● Directions: The required result is every line of the records that includes "кожи".

(Page images and extracted text)
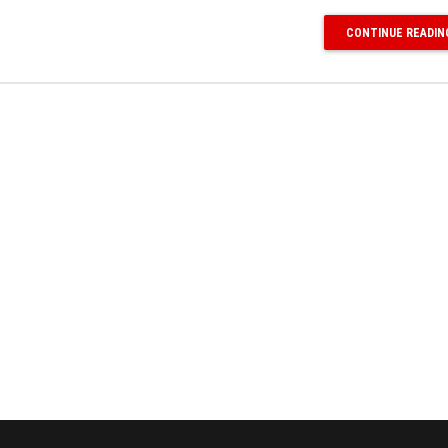
CONTINUE READIN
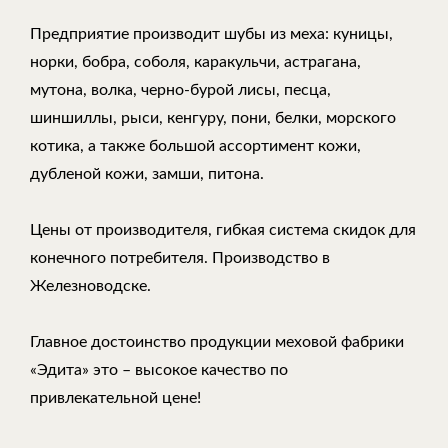
Предприятие производит шубы из меха: куницы,
норки, бобра, соболя, каракульчи, астрагана,
мутона, волка, черно-бурой лисы, песца,
шиншиллы, рыси, кенгуру, пони, белки, морского
котика, а также большой ассортимент кожи,
дубленой кожи, замши, питона.
Цены от производителя, гибкая система скидок для
конечного потребителя. Производство в
Железноводске.
Главное достоинство продукции меховой фабрики
«Эдита» это – высокое качество по
привлекательной цене!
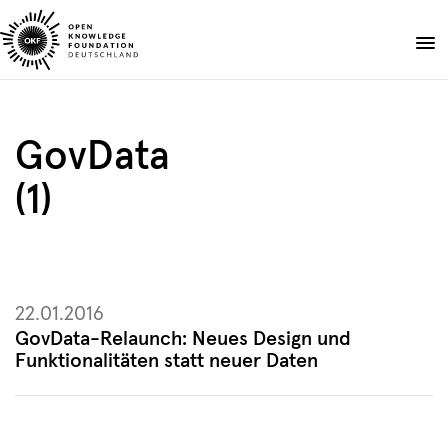
Skip
to
Spenden
content
Über uns
GovData
Projekte
(1)
Publikationen
Events
Blog
DE
EN
22.01.2016
Suche
Suche
öffnen
GovData-Relaunch: Neues Design und
Funktionalitäten statt neuer Daten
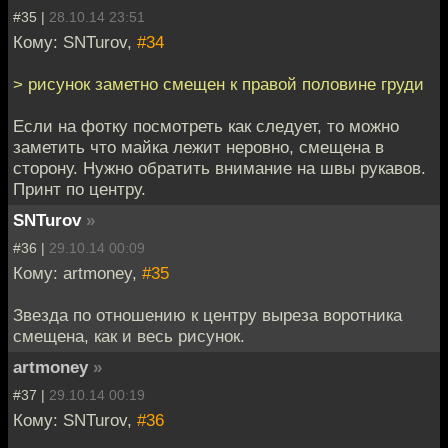
#35 |
28.10.14 23:51
Кому: SNTurov,
#34
> рисунок заметно смещен к правой половине груди
Если на фотку посмотреть как следует, то можно
заметить что майка лежит неровно, смещена в
сторону. Нужно обратить внимание на швы рукавов.
Принт по центру.
SNTurov
»
#36 |
29.10.14 00:09
Кому: artmoney,
#35
Звезда по отношению к центру выреза воротника
смещена, как и весь рисунок.
artmoney
»
#37 |
29.10.14 00:19
Кому: SNTurov,
#36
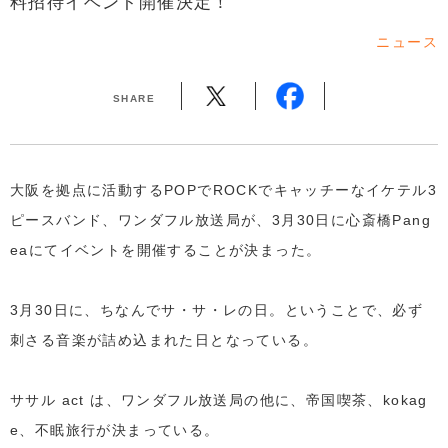
料招待イベント開催決定！
ニュース
SHARE
大阪を拠点に活動するPOPでROCKでキャッチーなイケテル3
ピースバンド、ワンダフル放送局が、3月30日に心斎橋Pang
eaにてイベントを開催することが決まった。
3月30日に、ちなんでサ・サ・レの日。ということで、必ず
刺さる音楽が詰め込まれた日となっている。
ササル act は、ワンダフル放送局の他に、帝国喫茶、kokag
e、不眠旅行が決まっている。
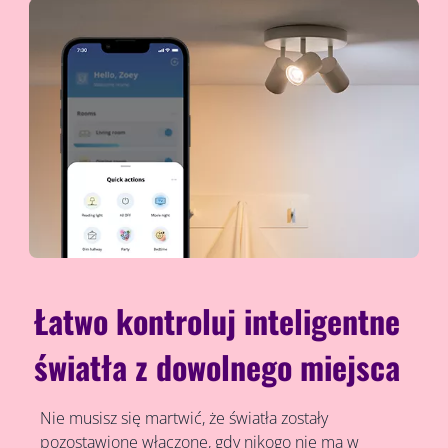
Łatwo kontroluj inteligentne
światła z dowolnego miejsca
Nie musisz się martwić, że światła zostały
pozostawione włączone, gdy nikogo nie ma w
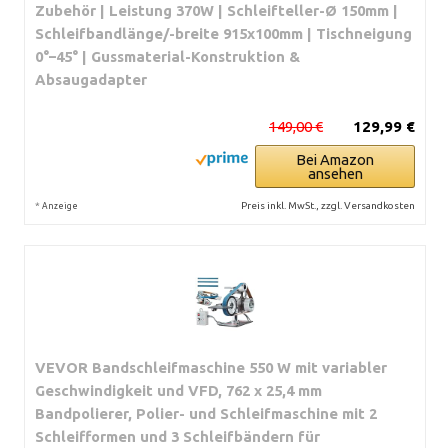
Zubehör | Leistung 370W | Schleifteller-Ø 150mm |
Schleifbandlänge/-breite 915x100mm | Tischneigung
0°–45° | Gussmaterial-Konstruktion &
Absaugadapter
149,00 €
129,99 €
Bei Amazon
ansehen
*
Preis inkl. MwSt., zzgl. Versandkosten
Anzeige
VEVOR Bandschleifmaschine 550 W mit variabler
Geschwindigkeit und VFD, 762 x 25,4 mm
Bandpolierer, Polier- und Schleifmaschine mit 2
Schleifformen und 3 Schleifbändern für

● Solution for this task:
котика, а также большой ассортимент кожи,
дубленой кожи, замши, питона.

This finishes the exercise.